La battaglia di Azio - Velleio Percolo

Velleio Patercolo

Advenit deinde maximi discriminis dies, quo Caesar Antoniusque productis classibus pro salute alter, in ruinam alter terrarum orbis dimicavere....

Giunse poi il giorno del grande conflitto, in cui Cesare ed Antonio, mandate avanti la flotte, combatterono uno per la salvezza, l'altro per la rovina del mondo.

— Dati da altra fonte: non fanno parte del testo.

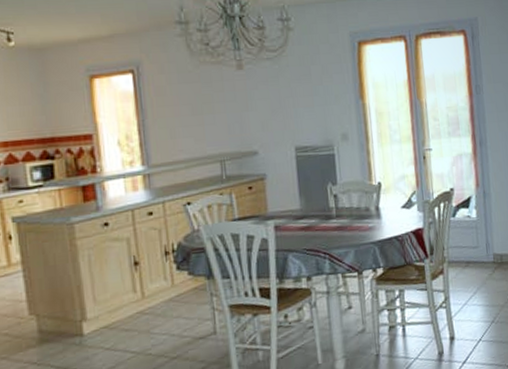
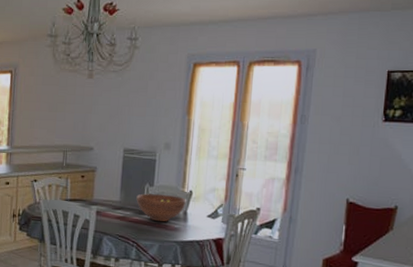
fruit bowl: none [319,191,377,225] -> present [136,193,186,222]

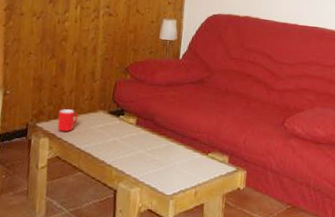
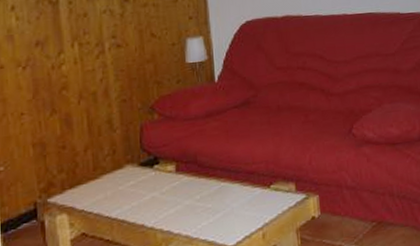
cup: present [57,109,79,132] -> none [74,172,101,202]

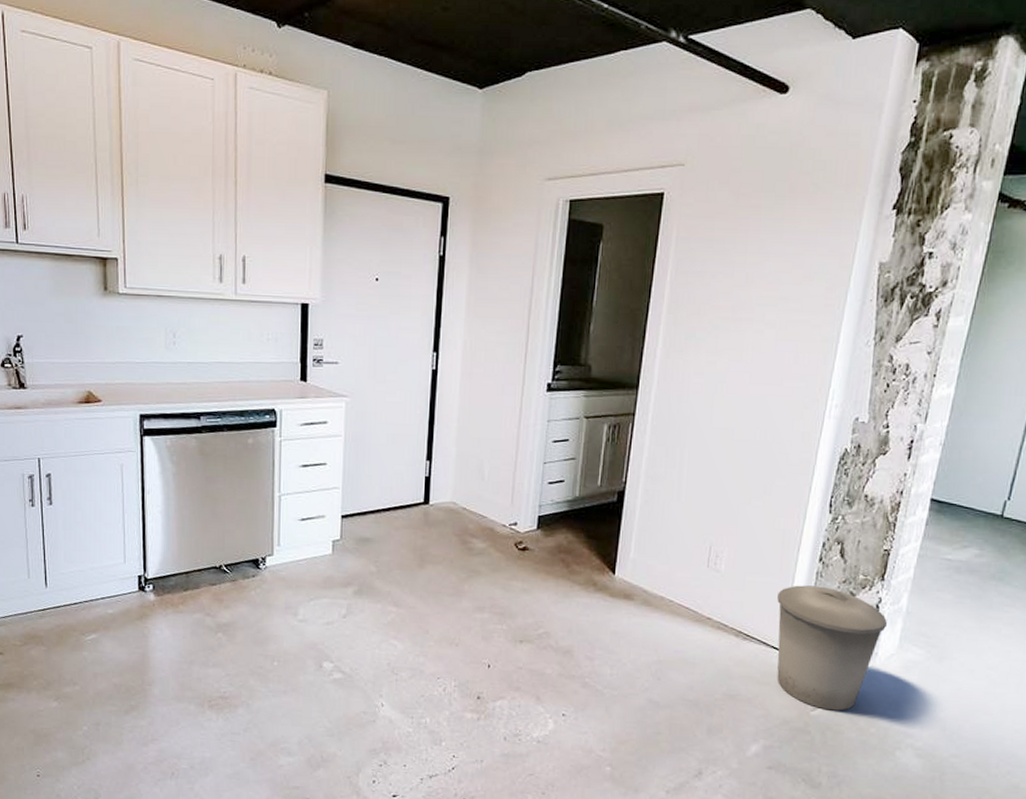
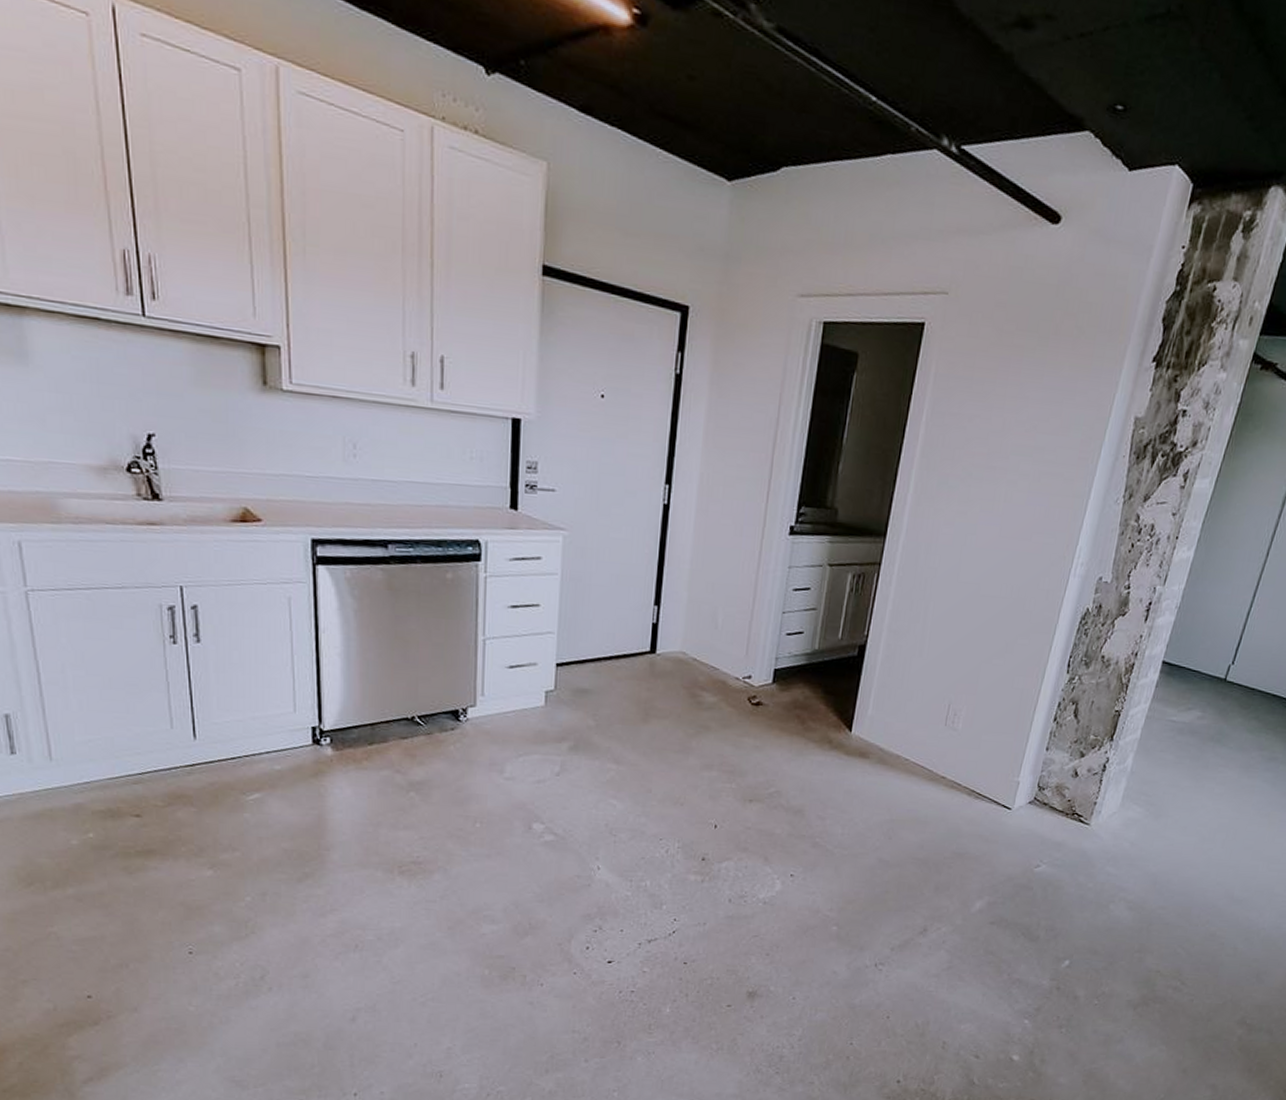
trash can: present [777,585,887,711] -> none [1005,744,1112,867]

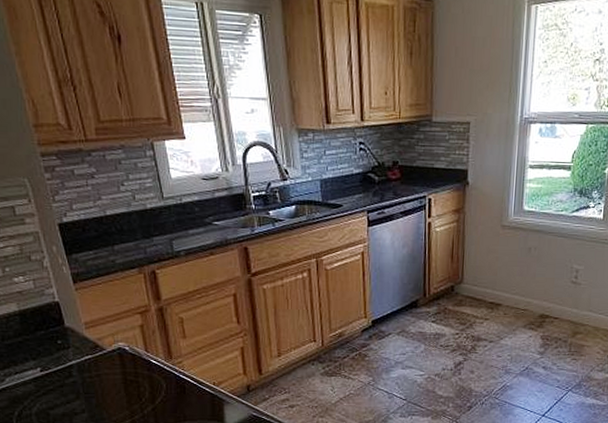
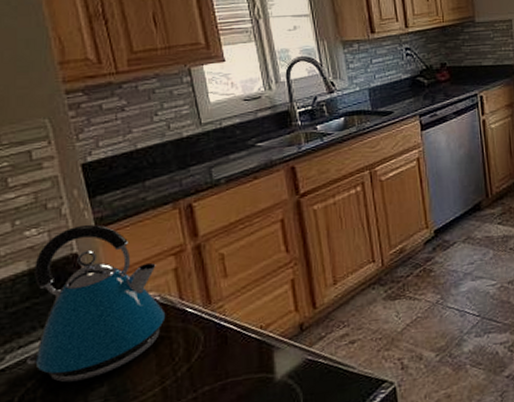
kettle: none [22,278,134,406] -> present [27,224,166,383]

Quando iniziò la battaglia, da una parte vi era di tutto - il condottiero, i rematori, i soldati -, dall'altra nessuno eccetto i soldati. Cleopatra per prima si affrettò a fuggire; Antonio preferì farsi compagno della regina che scappava piuttosto che dei suoi soldati che combattevano, e il generale, che avrebbe dovuto infuriarsi con i disertori, si rese disertore egli stesso del suo esercito.

A costoro, anche senza il comandante, perdurò la costanza di combattere a lungo e con grandissimo valore, e lottavano fino alla morte pur disperando la vittoria. Cesare, che avrebbe potuto farli uccidere con le armi, sia blandendoli con le parole, sia gridando che dichiarando che Antonio stava fuggendo, gli chiedeva per chi e con chi stessero combattendo.

Ma costoro, dopo aver a lungo combattuto per il generale assente, dopo aver abbassato a malincuore le armi, rinunciarono alla vittoria.